In the entire epic, Hanuman proves his capability time and time again. On his way to find Sita, he displays his extraordinary power (crosses the ocean), brain (outwits the snake-demon Surasa), brawn (kills Simhika) and integrity (not resting on Mandara mountain). And yet, while everyone admires this, no one seems eager to take full advantage of it. Was this refusal to take advantage of Hanuman’s abilities a divine decision or merely a oversight? Is the same being done in the corporate world?

Yes, Raju loves Amol’s work. Yes, Raju admires Amol’s work. But is Raju harnessing the full potential of Amol? Is his contentment with Amol’s obedience preventing him from seeing all that Amol can do, proactively, creatively, independently, if he is given the freedom to do so? Ask Raju and he will say, “But I don’t stop Amol from doing anything.” He does not stop Amol from doing anything, but he does not encourage Amol to do something else either.

The greatest danger of having Hanumans in our team is that his actions are limited by our directions. Maybe we fear that if Hanuman thinks for himself, there will be chaos — he is a monkey after all. Maybe we fear that he will overshadow us. Hence, ultimately, only we decide the goals, we define the vision, we declare the mission and state the objective. Our Hanuman will help you realize all this. But, maybe, the goals could have been greater and grander, if we had let Hanuman do more than merely obey.
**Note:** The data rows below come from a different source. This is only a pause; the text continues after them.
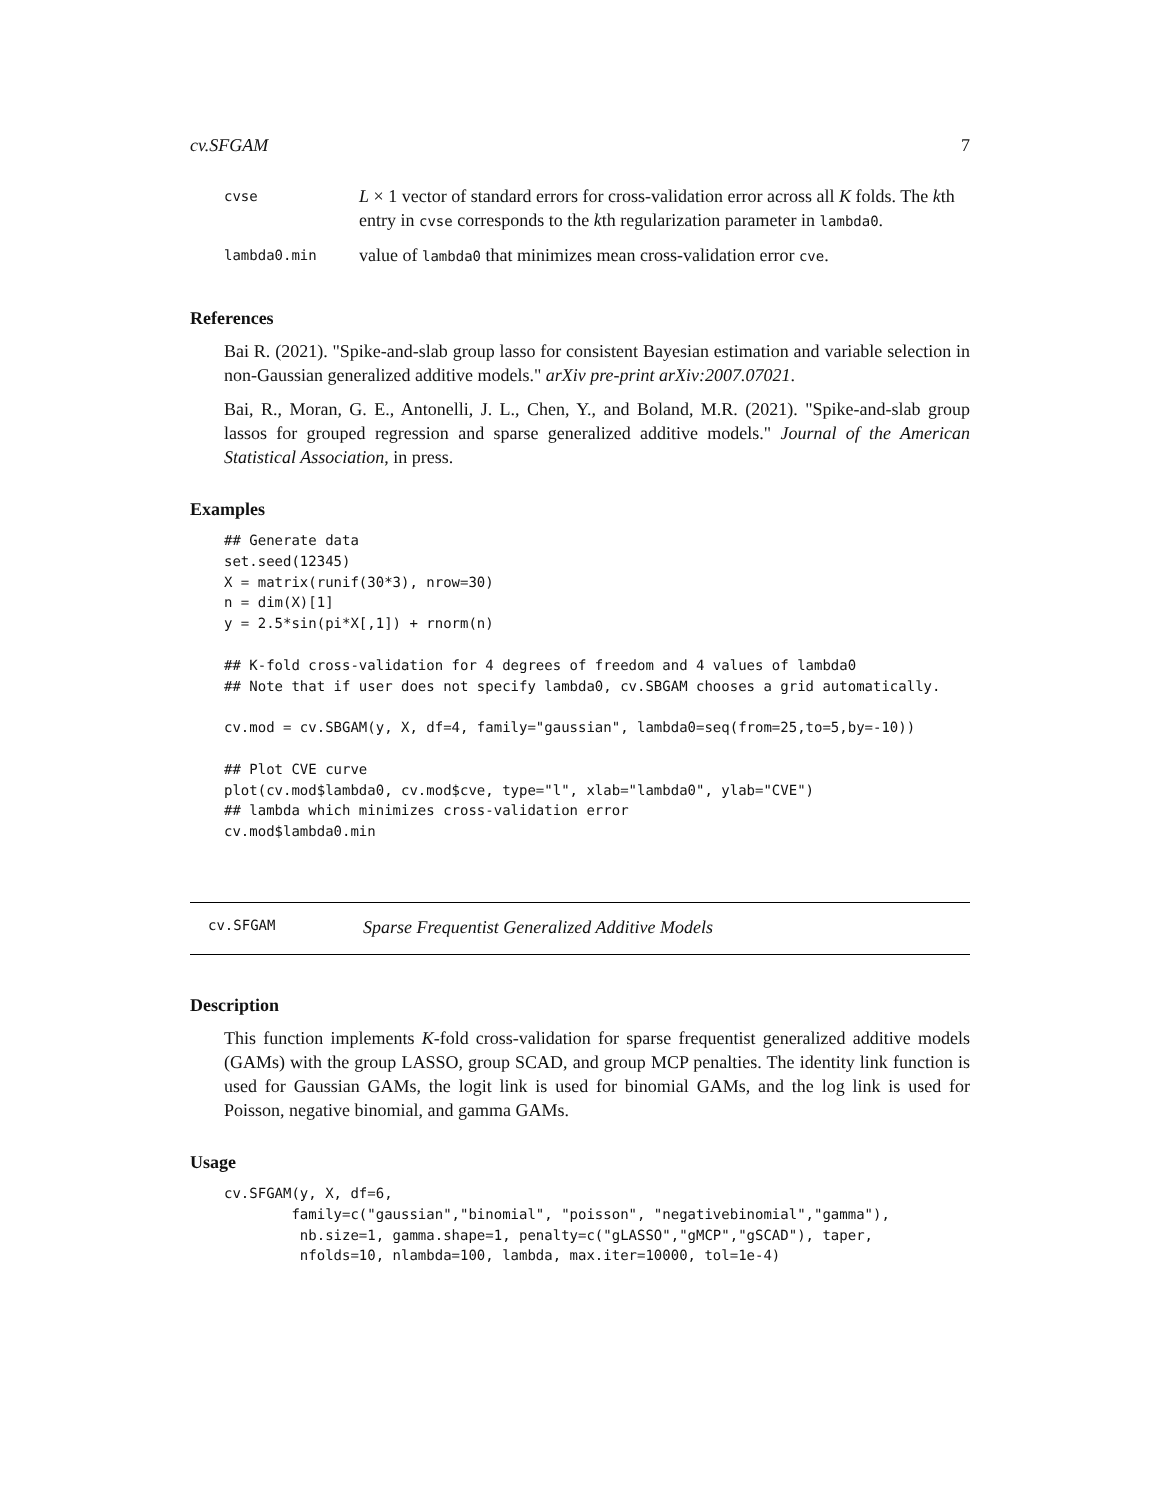cv.SFGAM 7
| cvse | L × 1 vector of standard errors for cross-validation error across all K folds. The k th entry in cvse corresponds to the k th regularization parameter in lambda0 . |
| lambda0.min | value of lambda0 that minimizes mean cross-validation error cve . |
References
Bai R. (2021). "Spike-and-slab group lasso for consistent Bayesian estimation and variable selection in non-Gaussian generalized additive models." arXiv pre-print arXiv:2007.07021.
Bai, R., Moran, G. E., Antonelli, J. L., Chen, Y., and Boland, M.R. (2021). "Spike-and-slab group lassos for grouped regression and sparse generalized additive models." Journal of the American Statistical Association, in press.
Examples
## Generate data
set.seed(12345)
X = matrix(runif(30*3), nrow=30)
n = dim(X)[1]
y = 2.5*sin(pi*X[,1]) + rnorm(n)

## K-fold cross-validation for 4 degrees of freedom and 4 values of lambda0
## Note that if user does not specify lambda0, cv.SBGAM chooses a grid automatically.

cv.mod = cv.SBGAM(y, X, df=4, family="gaussian", lambda0=seq(from=25,to=5,by=-10))

## Plot CVE curve
plot(cv.mod$lambda0, cv.mod$cve, type="l", xlab="lambda0", ylab="CVE")
## lambda which minimizes cross-validation error
cv.mod$lambda0.min
cv.SFGAM Sparse Frequentist Generalized Additive Models
Description
This function implements K-fold cross-validation for sparse frequentist generalized additive models (GAMs) with the group LASSO, group SCAD, and group MCP penalties. The identity link function is used for Gaussian GAMs, the logit link is used for binomial GAMs, and the log link is used for Poisson, negative binomial, and gamma GAMs.
Usage
cv.SFGAM(y, X, df=6,
        family=c("gaussian","binomial", "poisson", "negativebinomial","gamma"),
         nb.size=1, gamma.shape=1, penalty=c("gLASSO","gMCP","gSCAD"), taper,
         nfolds=10, nlambda=100, lambda, max.iter=10000, tol=1e-4)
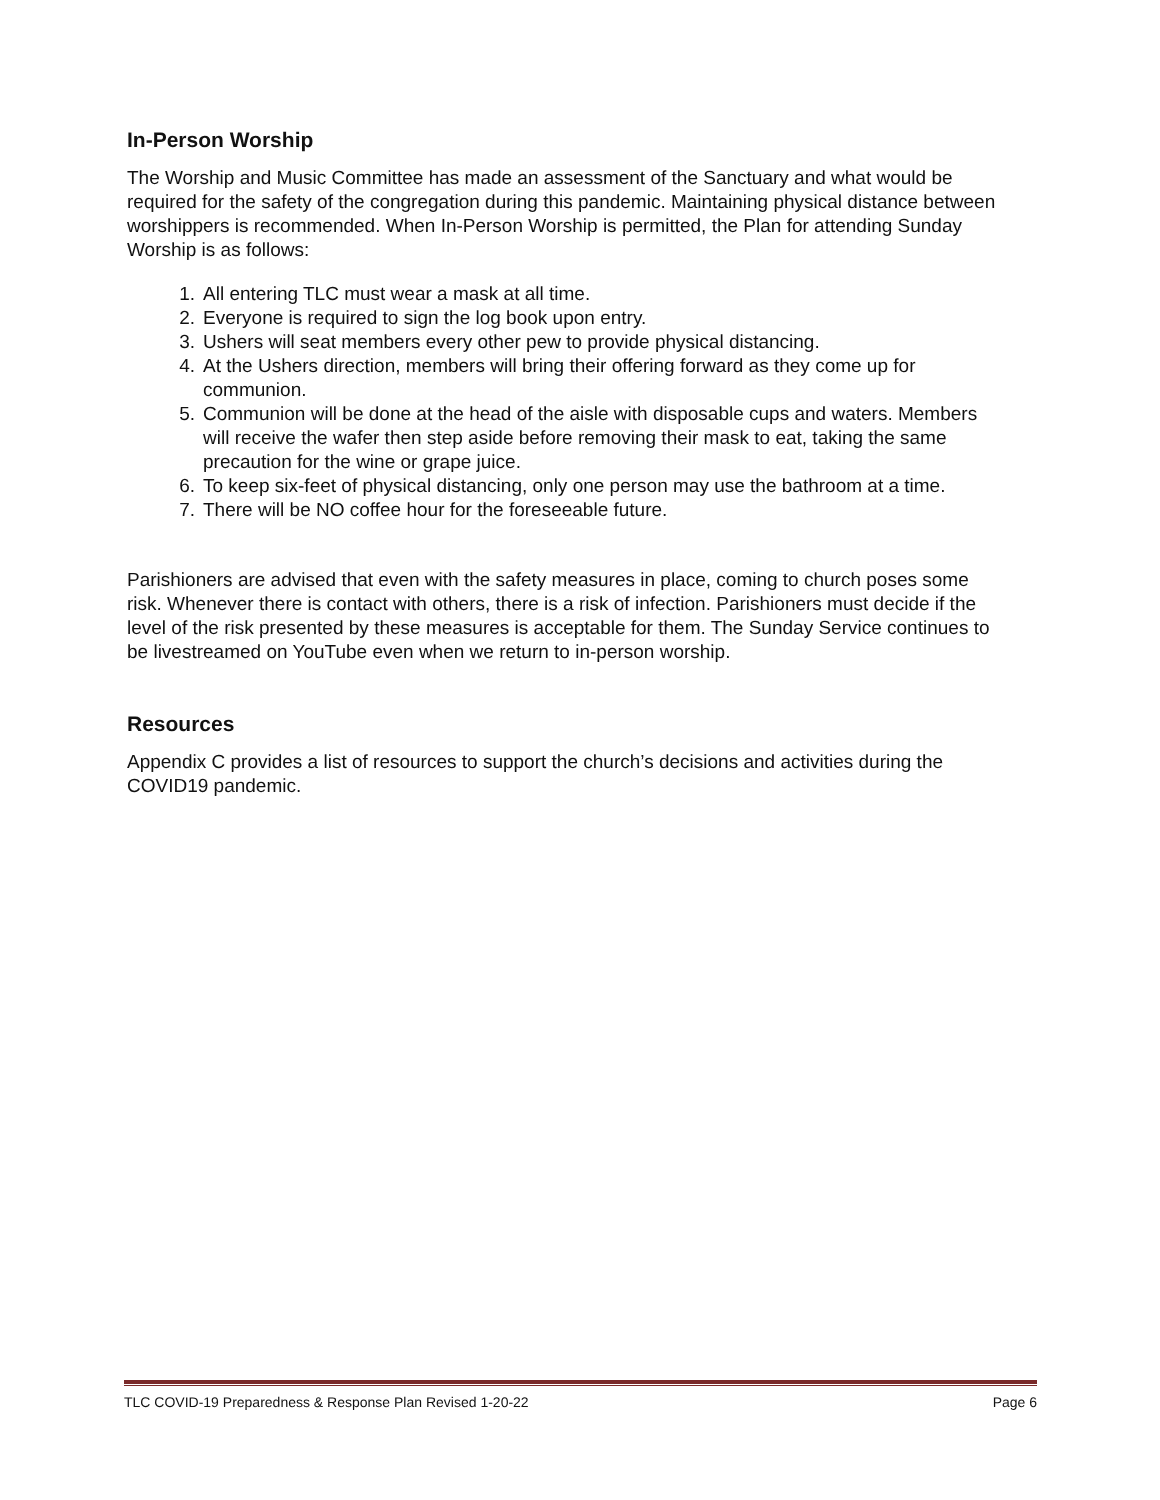In-Person Worship
The Worship and Music Committee has made an assessment of the Sanctuary and what would be required for the safety of the congregation during this pandemic. Maintaining physical distance between worshippers is recommended. When In-Person Worship is permitted, the Plan for attending Sunday Worship is as follows:
1. All entering TLC must wear a mask at all time.
2. Everyone is required to sign the log book upon entry.
3. Ushers will seat members every other pew to provide physical distancing.
4. At the Ushers direction, members will bring their offering forward as they come up for communion.
5. Communion will be done at the head of the aisle with disposable cups and waters. Members will receive the wafer then step aside before removing their mask to eat, taking the same precaution for the wine or grape juice.
6. To keep six-feet of physical distancing, only one person may use the bathroom at a time.
7. There will be NO coffee hour for the foreseeable future.
Parishioners are advised that even with the safety measures in place, coming to church poses some risk. Whenever there is contact with others, there is a risk of infection. Parishioners must decide if the level of the risk presented by these measures is acceptable for them. The Sunday Service continues to be livestreamed on YouTube even when we return to in-person worship.
Resources
Appendix C provides a list of resources to support the church’s decisions and activities during the COVID19 pandemic.
TLC COVID-19 Preparedness & Response Plan Revised 1-20-22 Page 6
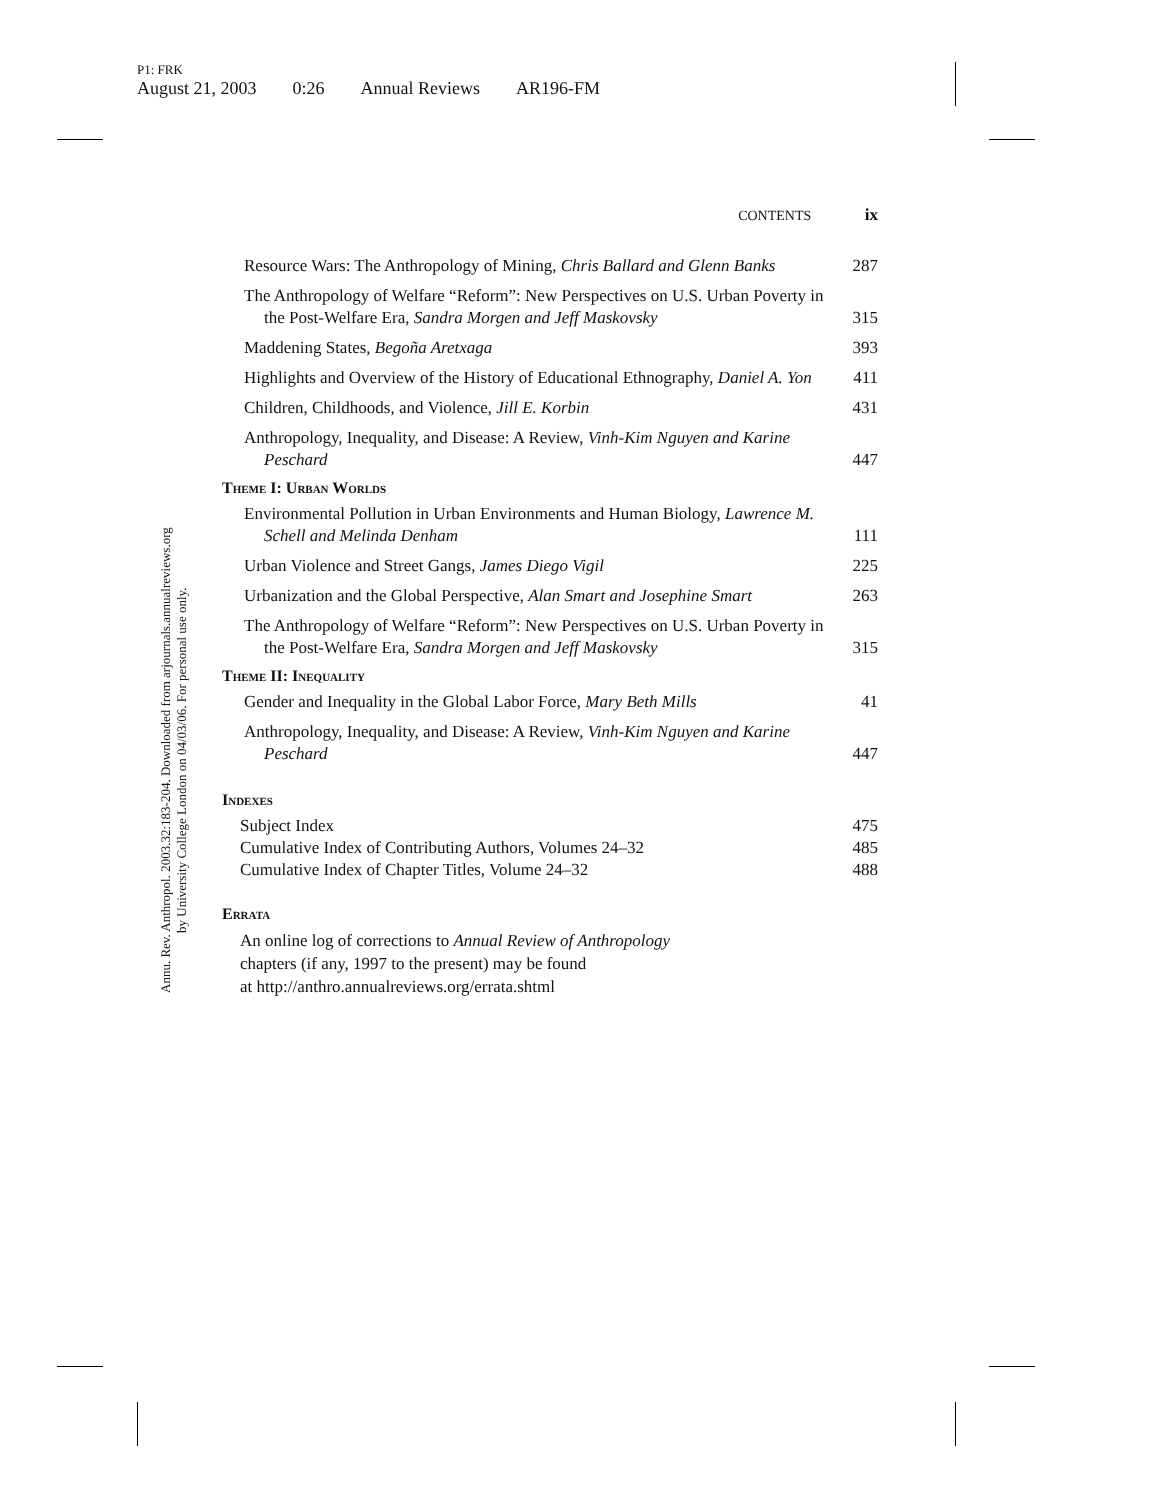P1: FRK
August 21, 2003 0:26 Annual Reviews AR196-FM
Annu. Rev. Anthropol. 2003.32:183-204. Downloaded from arjournals.annualreviews.org
by University College London on 04/03/06. For personal use only.
CONTENTS ix
Resource Wars: The Anthropology of Mining, Chris Ballard and Glenn Banks
287
The Anthropology of Welfare “Reform”: New Perspectives on U.S. Urban Poverty in the Post-Welfare Era, Sandra Morgen and Jeff Maskovsky
315
Maddening States, Begoña Aretxaga
393
Highlights and Overview of the History of Educational Ethnography, Daniel A. Yon
411
Children, Childhoods, and Violence, Jill E. Korbin
431
Anthropology, Inequality, and Disease: A Review, Vinh-Kim Nguyen and Karine Peschard
447
Theme I: Urban Worlds
Environmental Pollution in Urban Environments and Human Biology, Lawrence M. Schell and Melinda Denham
111
Urban Violence and Street Gangs, James Diego Vigil
225
Urbanization and the Global Perspective, Alan Smart and Josephine Smart
263
The Anthropology of Welfare “Reform”: New Perspectives on U.S. Urban Poverty in the Post-Welfare Era, Sandra Morgen and Jeff Maskovsky
315
Theme II: Inequality
Gender and Inequality in the Global Labor Force, Mary Beth Mills
41
Anthropology, Inequality, and Disease: A Review, Vinh-Kim Nguyen and Karine Peschard
447
Indexes
Subject Index 475
Cumulative Index of Contributing Authors, Volumes 24–32 485
Cumulative Index of Chapter Titles, Volume 24–32 488
Errata
An online log of corrections to Annual Review of Anthropology
chapters (if any, 1997 to the present) may be found
at http://anthro.annualreviews.org/errata.shtml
Amol once had given Raju a suggestion. “Sir, if we park our cars perpendicular to the wall rather than parallel we can keep more cars in the garage?” Raju ignored this suggestion. “Do you work,” he snapped at Amol without giving his words much thought. But the message he implicitly gave Amol was that — ‘I only want your obedience, not your intelligence.’ Amol immediately complied. And that marked the end of Amol’s creativity that would have perhaps made Raju’s auto repair shop a much greater success.

This is the danger of over compliance and extreme obedience. We prevent followers from thinking and contributing. It makes business sense therefore to take a closer look at the Hanumans in our team; we just might find in their hearts a Ram waiting to be coaxed out.